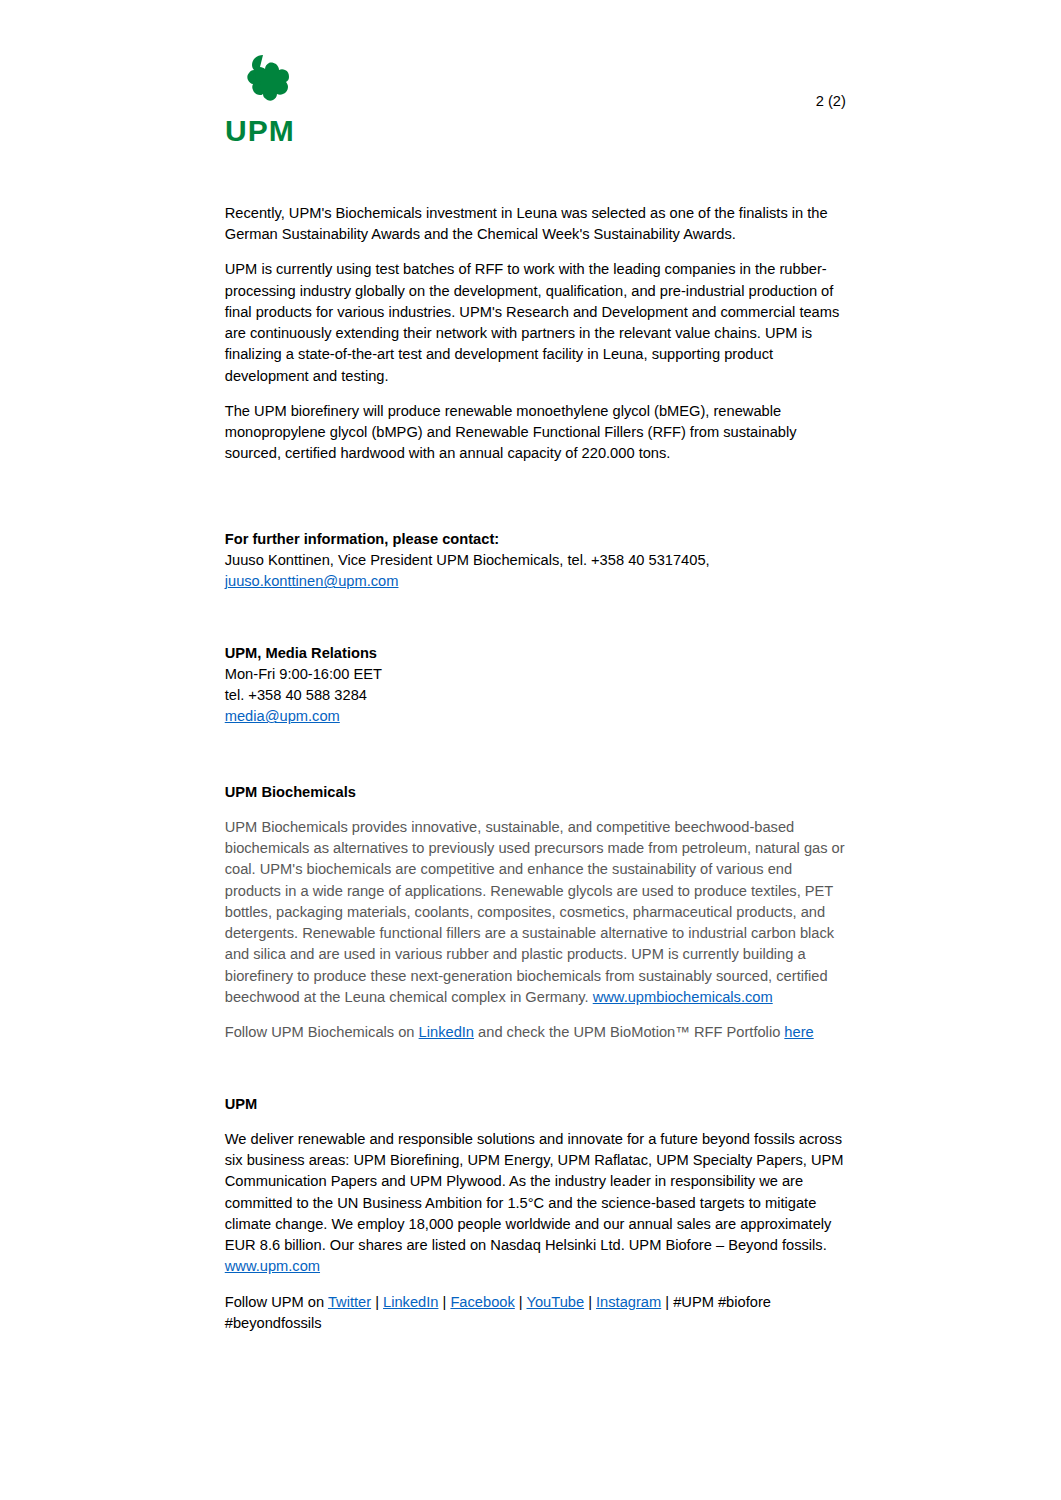UPM
2 (2)
Recently, UPM's Biochemicals investment in Leuna was selected as one of the finalists in the German Sustainability Awards and the Chemical Week's Sustainability Awards.
UPM is currently using test batches of RFF to work with the leading companies in the rubber-processing industry globally on the development, qualification, and pre-industrial production of final products for various industries. UPM's Research and Development and commercial teams are continuously extending their network with partners in the relevant value chains. UPM is finalizing a state-of-the-art test and development facility in Leuna, supporting product development and testing.
The UPM biorefinery will produce renewable monoethylene glycol (bMEG), renewable monopropylene glycol (bMPG) and Renewable Functional Fillers (RFF) from sustainably sourced, certified hardwood with an annual capacity of 220.000 tons.
For further information, please contact:
Juuso Konttinen, Vice President UPM Biochemicals, tel. +358 40 5317405, juuso.konttinen@upm.com
UPM, Media Relations
Mon-Fri 9:00-16:00 EET
tel. +358 40 588 3284
media@upm.com
UPM Biochemicals
UPM Biochemicals provides innovative, sustainable, and competitive beechwood-based biochemicals as alternatives to previously used precursors made from petroleum, natural gas or coal. UPM's biochemicals are competitive and enhance the sustainability of various end products in a wide range of applications. Renewable glycols are used to produce textiles, PET bottles, packaging materials, coolants, composites, cosmetics, pharmaceutical products, and detergents. Renewable functional fillers are a sustainable alternative to industrial carbon black and silica and are used in various rubber and plastic products. UPM is currently building a biorefinery to produce these next-generation biochemicals from sustainably sourced, certified beechwood at the Leuna chemical complex in Germany. www.upmbiochemicals.com
Follow UPM Biochemicals on LinkedIn and check the UPM BioMotion™ RFF Portfolio here
UPM
We deliver renewable and responsible solutions and innovate for a future beyond fossils across six business areas: UPM Biorefining, UPM Energy, UPM Raflatac, UPM Specialty Papers, UPM Communication Papers and UPM Plywood. As the industry leader in responsibility we are committed to the UN Business Ambition for 1.5°C and the science-based targets to mitigate climate change. We employ 18,000 people worldwide and our annual sales are approximately EUR 8.6 billion. Our shares are listed on Nasdaq Helsinki Ltd. UPM Biofore – Beyond fossils. www.upm.com
Follow UPM on Twitter | LinkedIn | Facebook | YouTube | Instagram | #UPM #biofore #beyondfossils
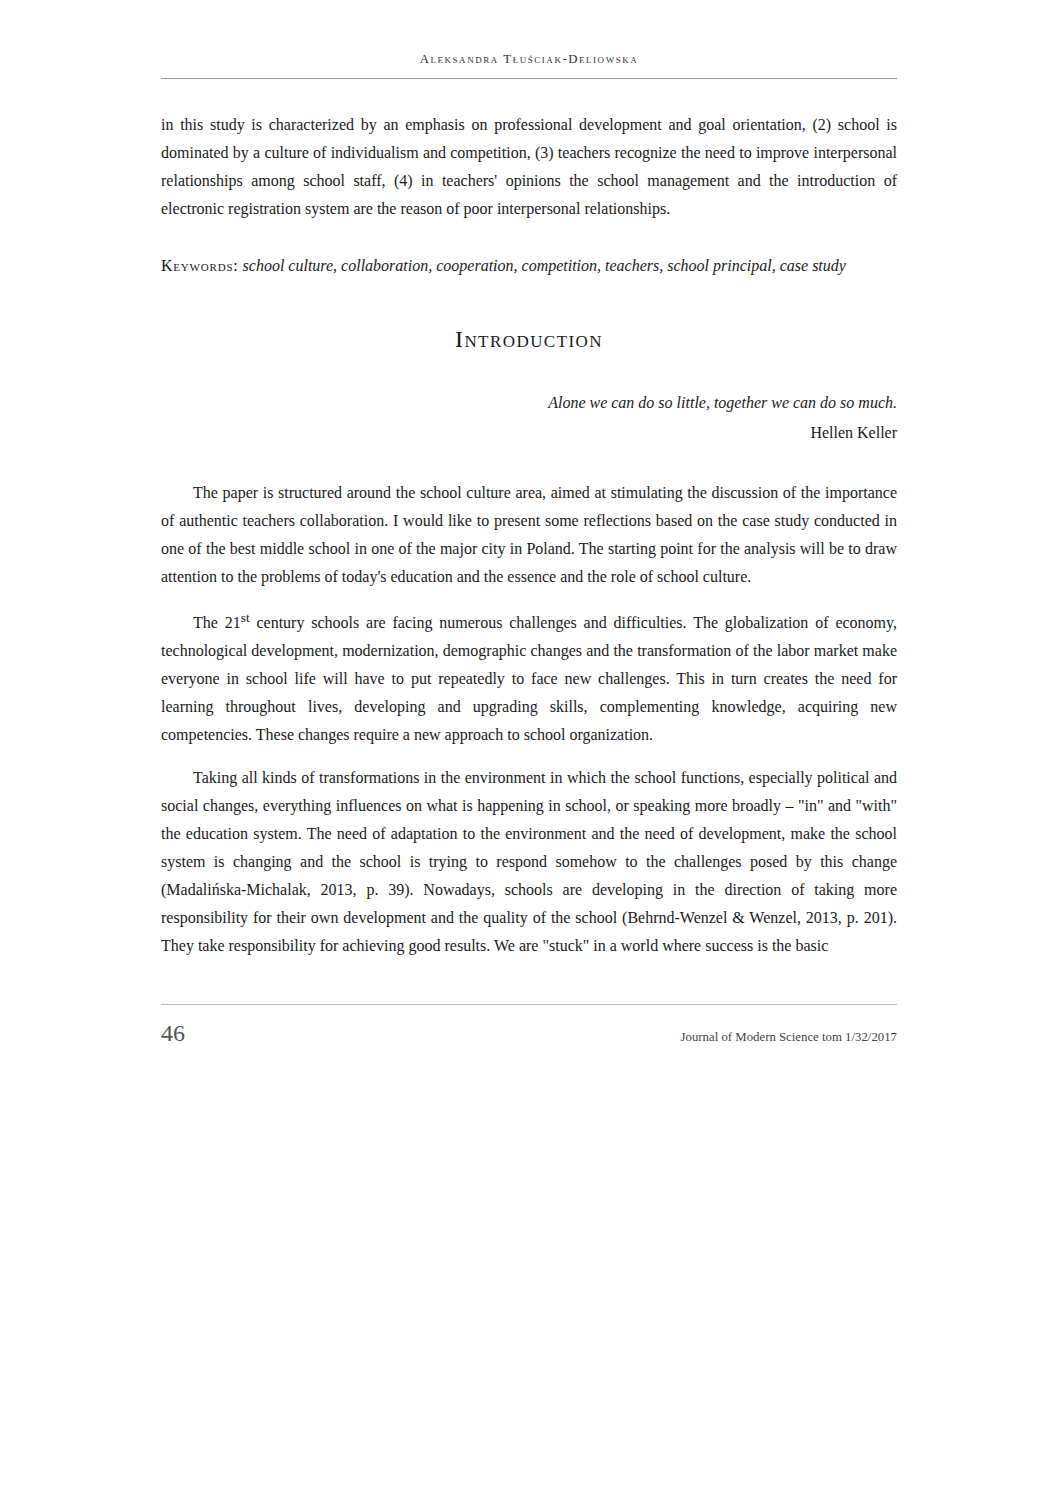Aleksandra Tłuściak-Deliowska
in this study is characterized by an emphasis on professional development and goal orientation, (2) school is dominated by a culture of individualism and competition, (3) teachers recognize the need to improve interpersonal relationships among school staff, (4) in teachers' opinions the school management and the introduction of electronic registration system are the reason of poor interpersonal relationships.
Keywords: school culture, collaboration, cooperation, competition, teachers, school principal, case study
Introduction
Alone we can do so little, together we can do so much. Hellen Keller
The paper is structured around the school culture area, aimed at stimulating the discussion of the importance of authentic teachers collaboration. I would like to present some reflections based on the case study conducted in one of the best middle school in one of the major city in Poland. The starting point for the analysis will be to draw attention to the problems of today's education and the essence and the role of school culture.
The 21st century schools are facing numerous challenges and difficulties. The globalization of economy, technological development, modernization, demographic changes and the transformation of the labor market make everyone in school life will have to put repeatedly to face new challenges. This in turn creates the need for learning throughout lives, developing and upgrading skills, complementing knowledge, acquiring new competencies. These changes require a new approach to school organization.
Taking all kinds of transformations in the environment in which the school functions, especially political and social changes, everything influences on what is happening in school, or speaking more broadly – "in" and "with" the education system. The need of adaptation to the environment and the need of development, make the school system is changing and the school is trying to respond somehow to the challenges posed by this change (Madalińska-Michalak, 2013, p. 39). Nowadays, schools are developing in the direction of taking more responsibility for their own development and the quality of the school (Behrnd-Wenzel & Wenzel, 2013, p. 201). They take responsibility for achieving good results. We are "stuck" in a world where success is the basic
46 Journal of Modern Science tom 1/32/2017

--- What to work on ---
Copy all lines from the data above that contain the word "LinkedIn".

--- Exercise response ---
Follow UPM Biochemicals on LinkedIn and check the UPM BioMotion™ RFF Portfolio here
Follow UPM on Twitter | LinkedIn | Facebook | YouTube | Instagram | #UPM #biofore #beyondfossils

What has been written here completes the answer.